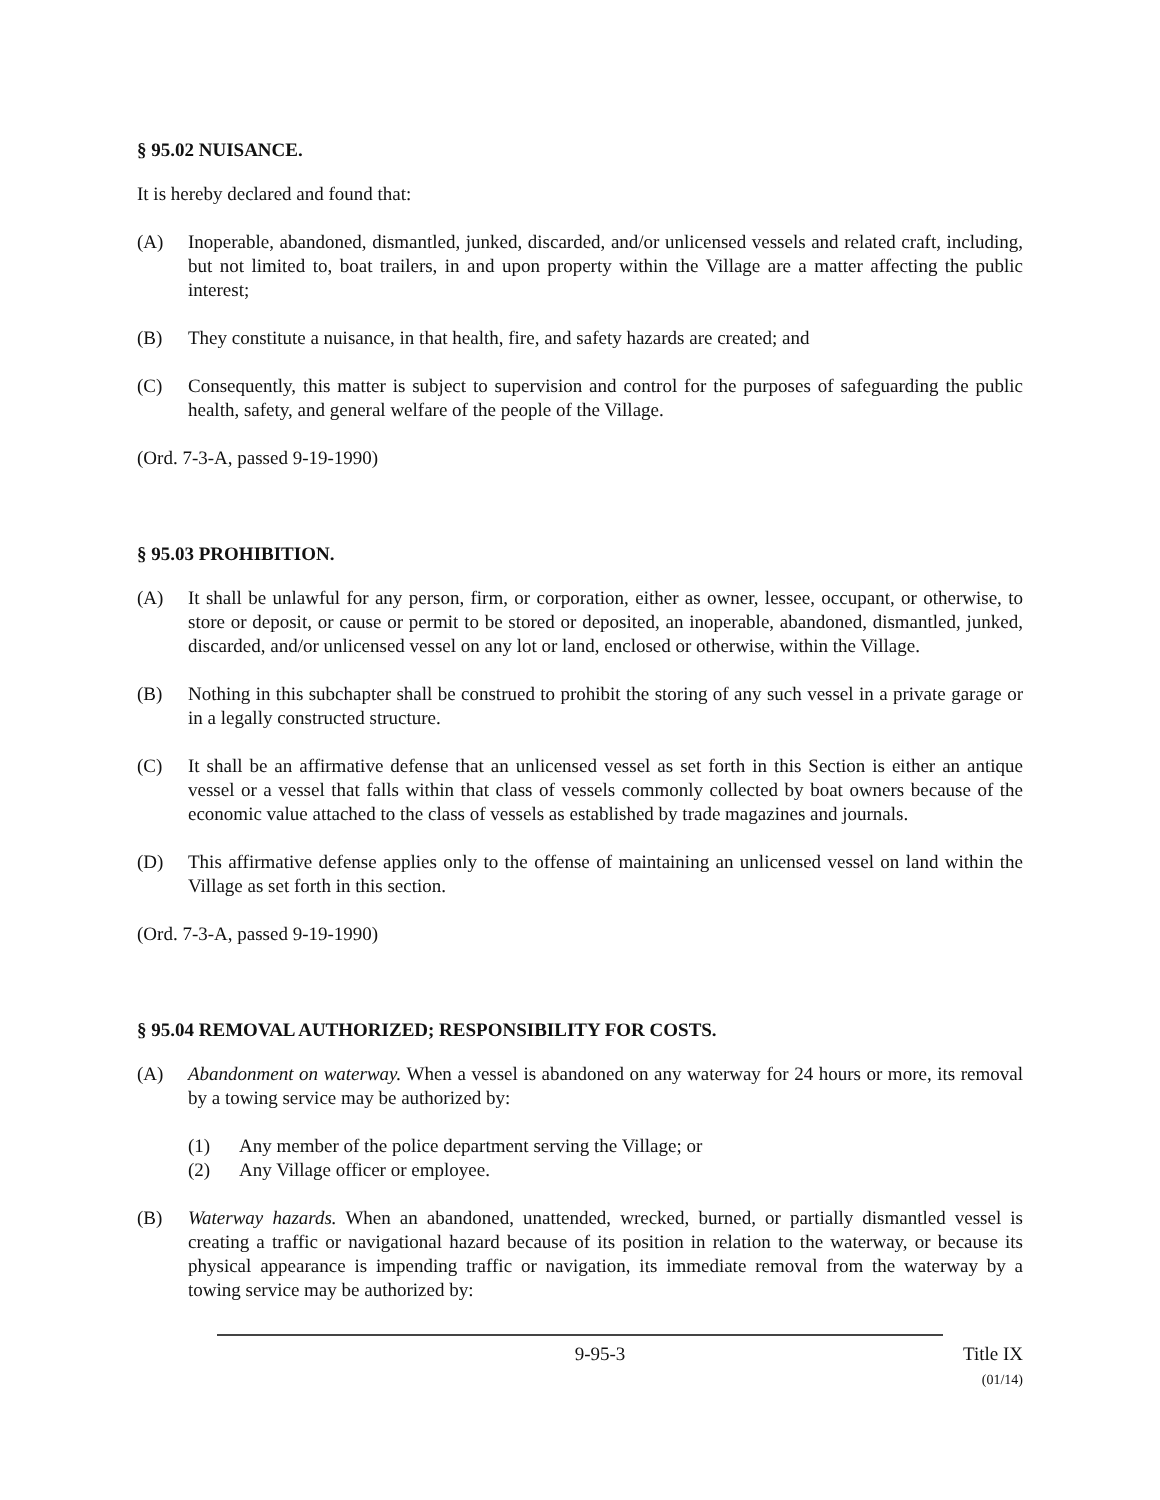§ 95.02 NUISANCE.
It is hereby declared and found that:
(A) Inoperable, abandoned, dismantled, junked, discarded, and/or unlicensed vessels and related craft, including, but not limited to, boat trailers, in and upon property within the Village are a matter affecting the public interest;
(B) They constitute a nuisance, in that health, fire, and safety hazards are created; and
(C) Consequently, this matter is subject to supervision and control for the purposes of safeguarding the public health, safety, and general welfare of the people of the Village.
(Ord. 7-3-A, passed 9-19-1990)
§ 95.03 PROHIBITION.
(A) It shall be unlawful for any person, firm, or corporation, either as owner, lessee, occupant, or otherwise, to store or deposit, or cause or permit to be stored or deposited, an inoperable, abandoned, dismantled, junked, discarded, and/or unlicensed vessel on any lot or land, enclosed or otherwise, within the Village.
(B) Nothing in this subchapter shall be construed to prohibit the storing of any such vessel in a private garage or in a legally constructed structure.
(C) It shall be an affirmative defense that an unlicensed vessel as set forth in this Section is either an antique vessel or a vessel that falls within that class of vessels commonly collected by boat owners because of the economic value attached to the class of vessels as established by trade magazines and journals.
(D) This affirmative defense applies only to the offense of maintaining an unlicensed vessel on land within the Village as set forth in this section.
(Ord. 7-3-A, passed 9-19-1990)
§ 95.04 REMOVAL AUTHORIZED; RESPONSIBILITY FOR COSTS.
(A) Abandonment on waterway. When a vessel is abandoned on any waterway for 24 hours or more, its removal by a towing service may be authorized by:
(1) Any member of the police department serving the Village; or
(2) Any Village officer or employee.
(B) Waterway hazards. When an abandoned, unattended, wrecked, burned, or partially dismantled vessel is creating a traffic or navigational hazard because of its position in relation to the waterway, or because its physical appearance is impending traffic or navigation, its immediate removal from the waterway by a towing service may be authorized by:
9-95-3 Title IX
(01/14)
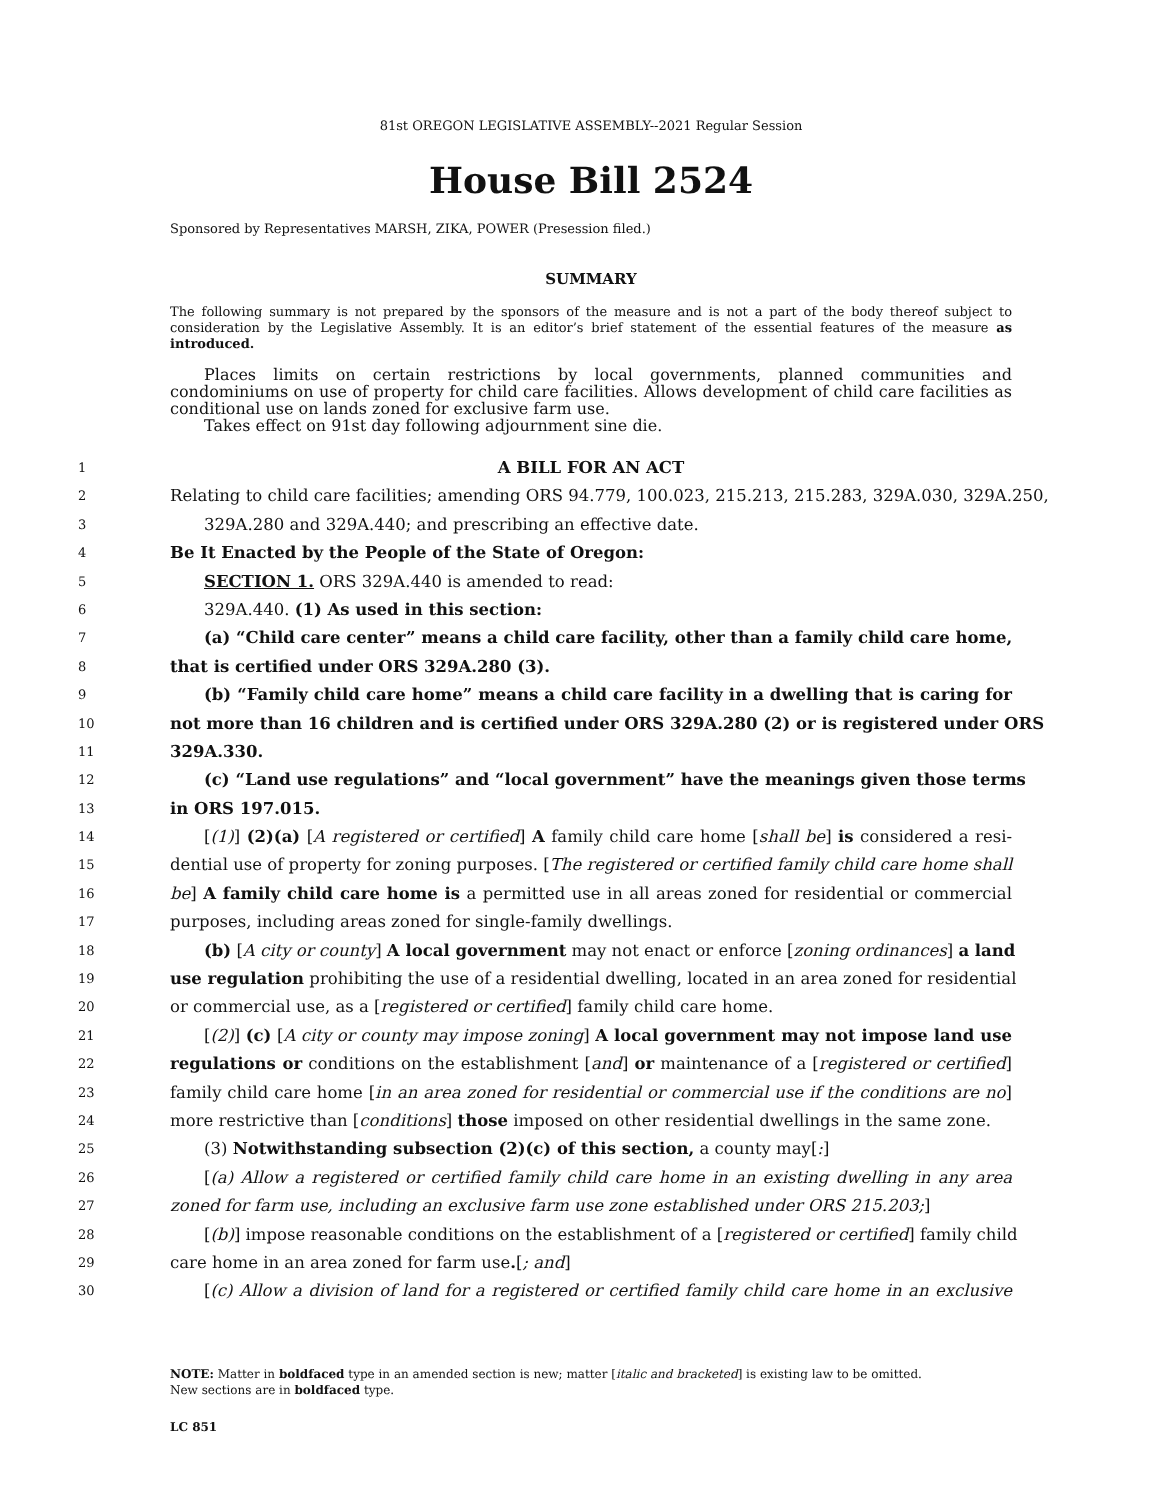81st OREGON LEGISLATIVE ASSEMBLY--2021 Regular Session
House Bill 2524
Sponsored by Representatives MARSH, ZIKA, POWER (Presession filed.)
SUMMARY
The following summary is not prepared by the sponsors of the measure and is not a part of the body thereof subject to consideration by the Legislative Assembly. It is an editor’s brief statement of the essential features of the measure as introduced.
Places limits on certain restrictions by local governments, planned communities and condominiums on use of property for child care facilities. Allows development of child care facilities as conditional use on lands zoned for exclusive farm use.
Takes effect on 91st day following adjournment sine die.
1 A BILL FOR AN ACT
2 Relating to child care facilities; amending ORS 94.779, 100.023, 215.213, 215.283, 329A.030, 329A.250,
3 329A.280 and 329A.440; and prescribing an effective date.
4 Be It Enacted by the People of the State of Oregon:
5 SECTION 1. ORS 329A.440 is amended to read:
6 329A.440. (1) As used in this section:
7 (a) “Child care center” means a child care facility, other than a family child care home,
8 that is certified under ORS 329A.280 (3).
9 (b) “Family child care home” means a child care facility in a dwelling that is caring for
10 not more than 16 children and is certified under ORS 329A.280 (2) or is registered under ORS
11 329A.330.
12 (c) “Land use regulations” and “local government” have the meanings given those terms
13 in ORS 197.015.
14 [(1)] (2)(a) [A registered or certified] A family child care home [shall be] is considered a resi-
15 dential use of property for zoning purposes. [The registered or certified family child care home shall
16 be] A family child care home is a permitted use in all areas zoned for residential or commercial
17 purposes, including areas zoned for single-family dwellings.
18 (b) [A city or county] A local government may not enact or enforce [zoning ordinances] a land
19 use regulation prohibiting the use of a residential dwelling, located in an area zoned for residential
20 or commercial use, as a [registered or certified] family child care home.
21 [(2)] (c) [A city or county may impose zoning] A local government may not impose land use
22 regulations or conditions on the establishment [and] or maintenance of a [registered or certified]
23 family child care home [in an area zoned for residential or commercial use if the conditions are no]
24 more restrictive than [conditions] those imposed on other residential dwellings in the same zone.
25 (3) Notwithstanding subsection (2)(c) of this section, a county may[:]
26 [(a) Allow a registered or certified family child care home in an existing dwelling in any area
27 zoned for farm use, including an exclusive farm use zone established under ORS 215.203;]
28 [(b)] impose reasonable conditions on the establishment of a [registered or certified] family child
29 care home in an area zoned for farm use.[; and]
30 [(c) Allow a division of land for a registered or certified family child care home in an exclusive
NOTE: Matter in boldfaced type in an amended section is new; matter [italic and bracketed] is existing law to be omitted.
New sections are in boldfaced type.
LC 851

☆ ☆ ☆

### Your assignment
Could you restate, word for word, the lines above from the one with "11 329A.330." to the one with "17 purposes, including", both included?

### Solution below
11 329A.330.
12 (c) “Land use regulations” and “local government” have the meanings given those terms
13 in ORS 197.015.
14 [(1)] (2)(a) [A registered or certified] A family child care home [shall be] is considered a resi-
15 dential use of property for zoning purposes. [The registered or certified family child care home shall
16 be] A family child care home is a permitted use in all areas zoned for residential or commercial
17 purposes, including areas zoned for single-family dwellings.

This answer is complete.